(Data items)
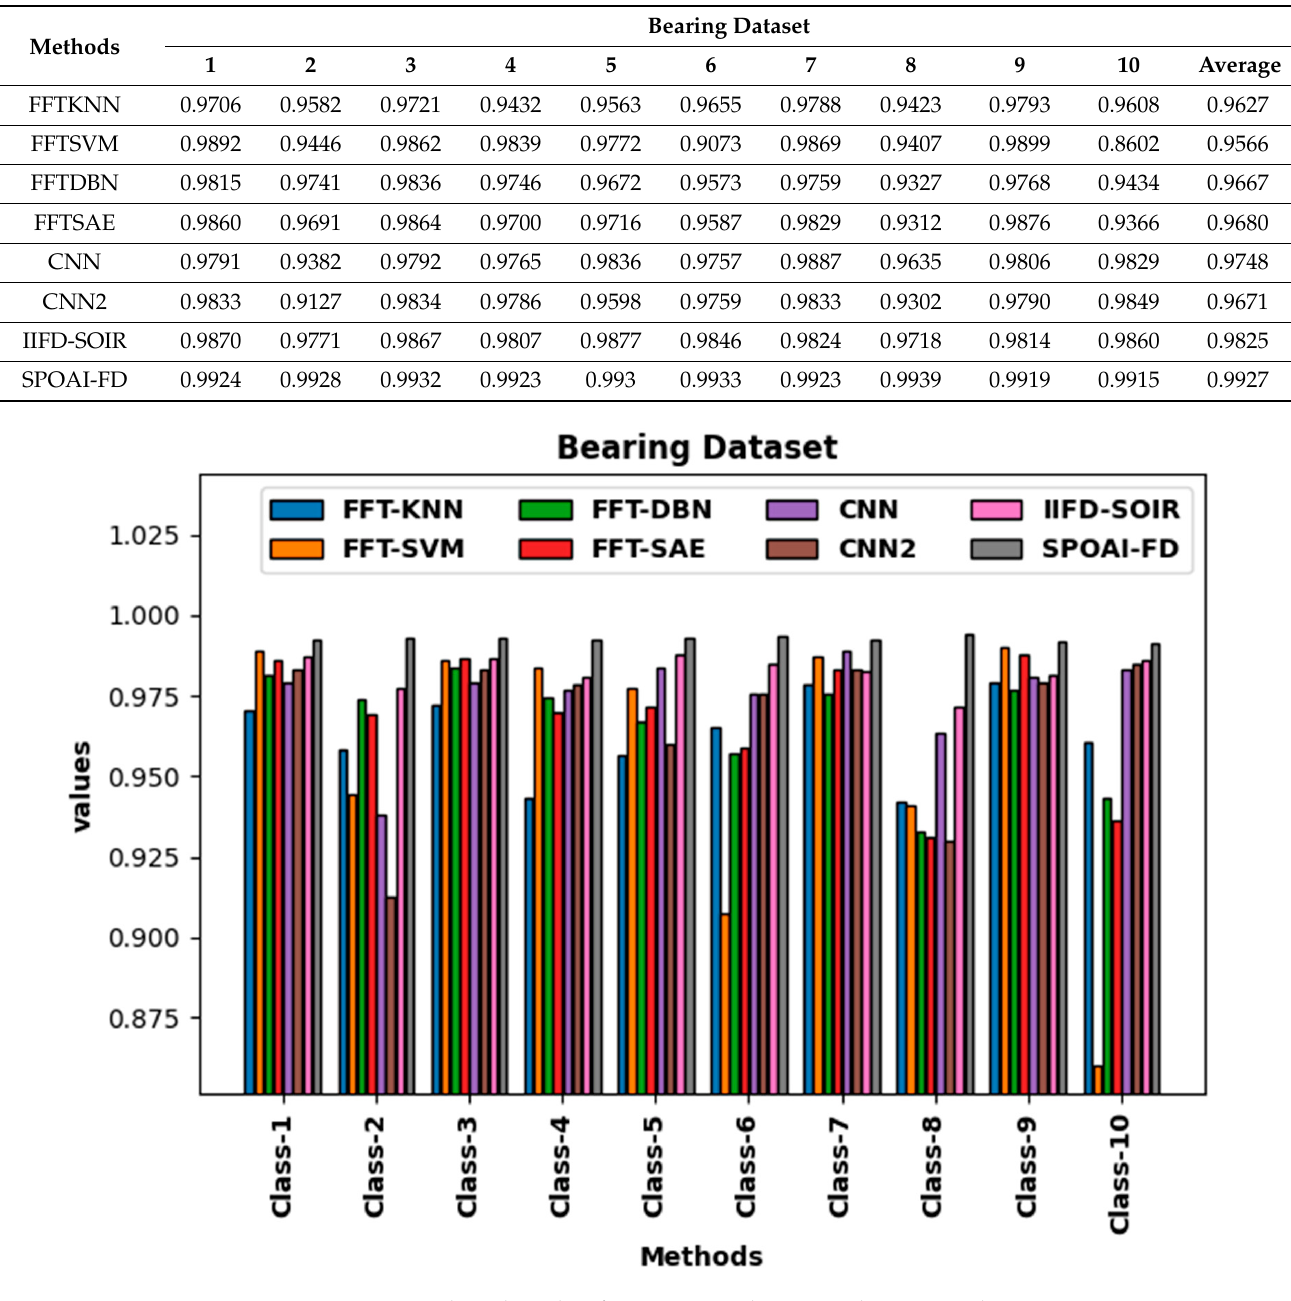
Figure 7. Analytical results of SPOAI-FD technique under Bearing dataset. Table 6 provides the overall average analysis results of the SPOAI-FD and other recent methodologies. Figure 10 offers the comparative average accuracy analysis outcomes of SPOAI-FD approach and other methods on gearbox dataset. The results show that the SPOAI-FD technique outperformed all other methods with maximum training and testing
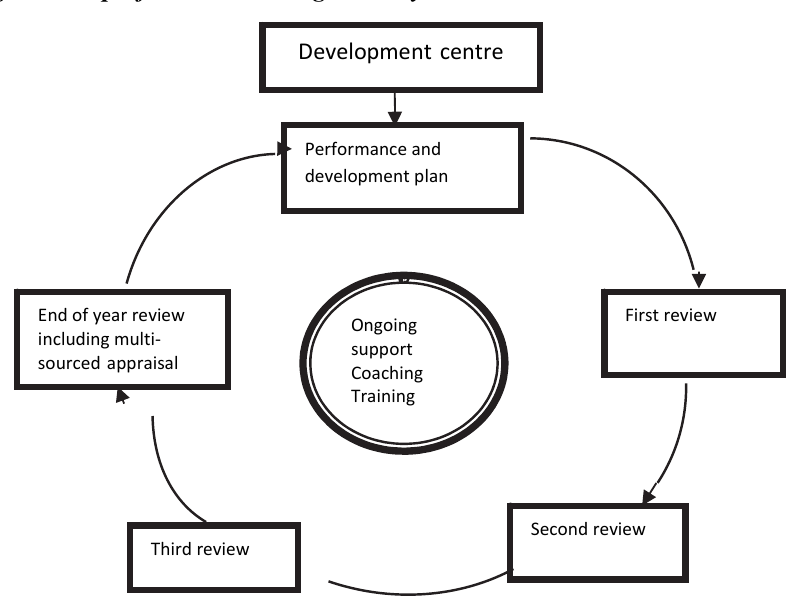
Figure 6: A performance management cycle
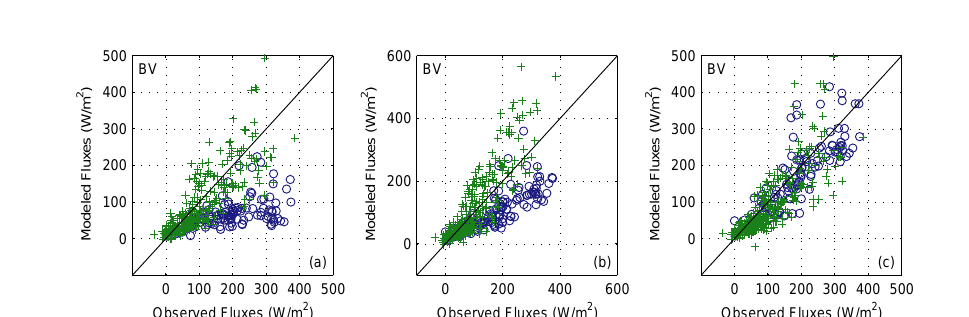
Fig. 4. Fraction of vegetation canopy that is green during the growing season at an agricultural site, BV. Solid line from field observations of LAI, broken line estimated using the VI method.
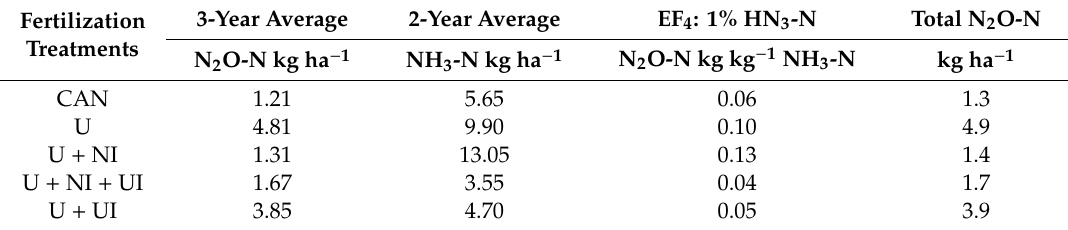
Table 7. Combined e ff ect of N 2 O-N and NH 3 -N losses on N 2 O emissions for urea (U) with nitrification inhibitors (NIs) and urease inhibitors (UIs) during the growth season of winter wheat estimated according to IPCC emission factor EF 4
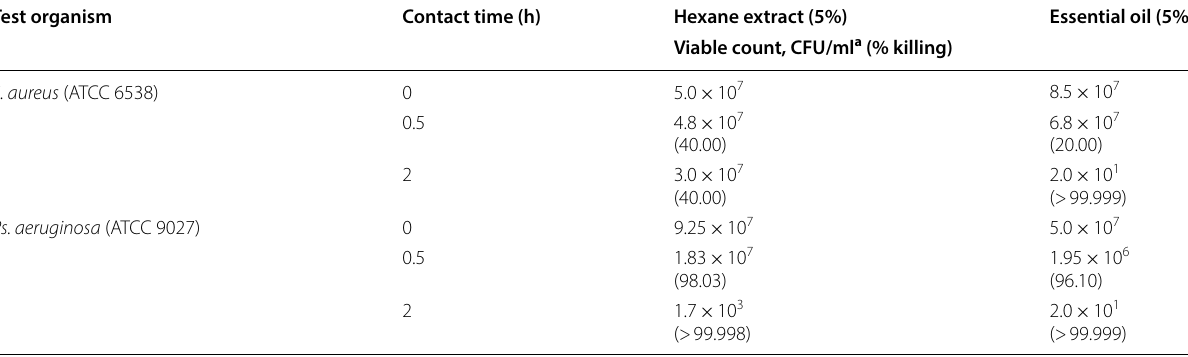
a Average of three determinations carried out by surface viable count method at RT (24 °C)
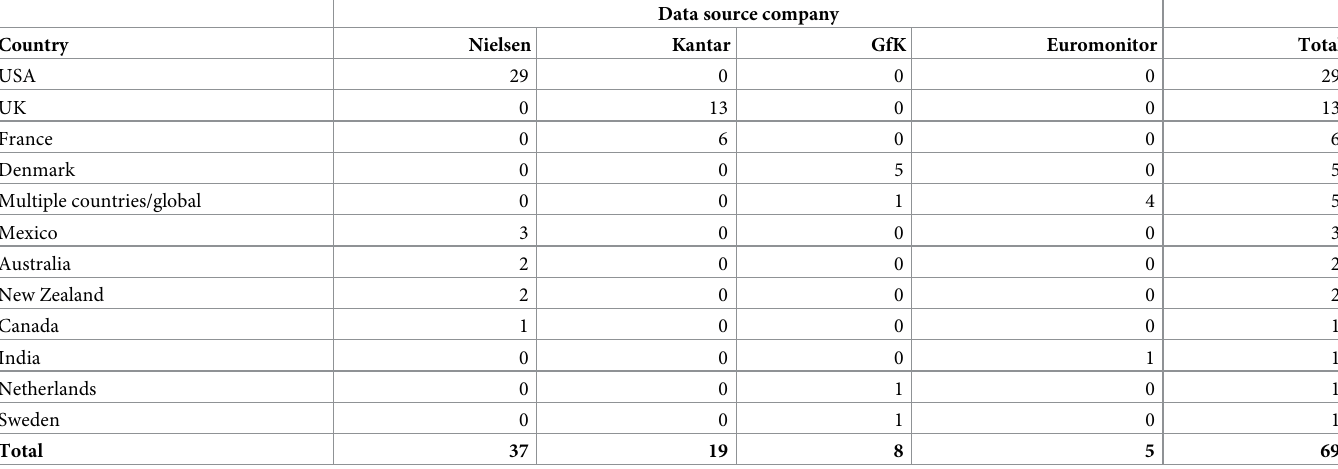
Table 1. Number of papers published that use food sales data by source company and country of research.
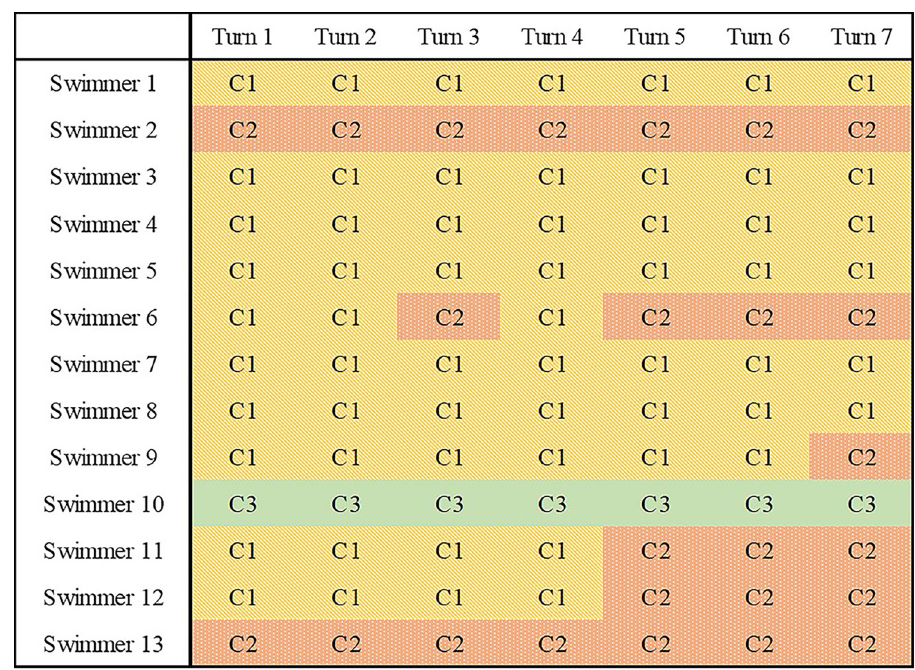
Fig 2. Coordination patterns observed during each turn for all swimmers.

*Instructions to follow:*
Reproduce only the lines between the line with "Table 1. Number" and the final line of the records, both included, so that the copy matches them exactly and contains no pictures.

*Reply to the exercise:*
Table 1. Number of papers published that use food sales data by source company and country of research.
Fig 2. Coordination patterns observed during each turn for all swimmers.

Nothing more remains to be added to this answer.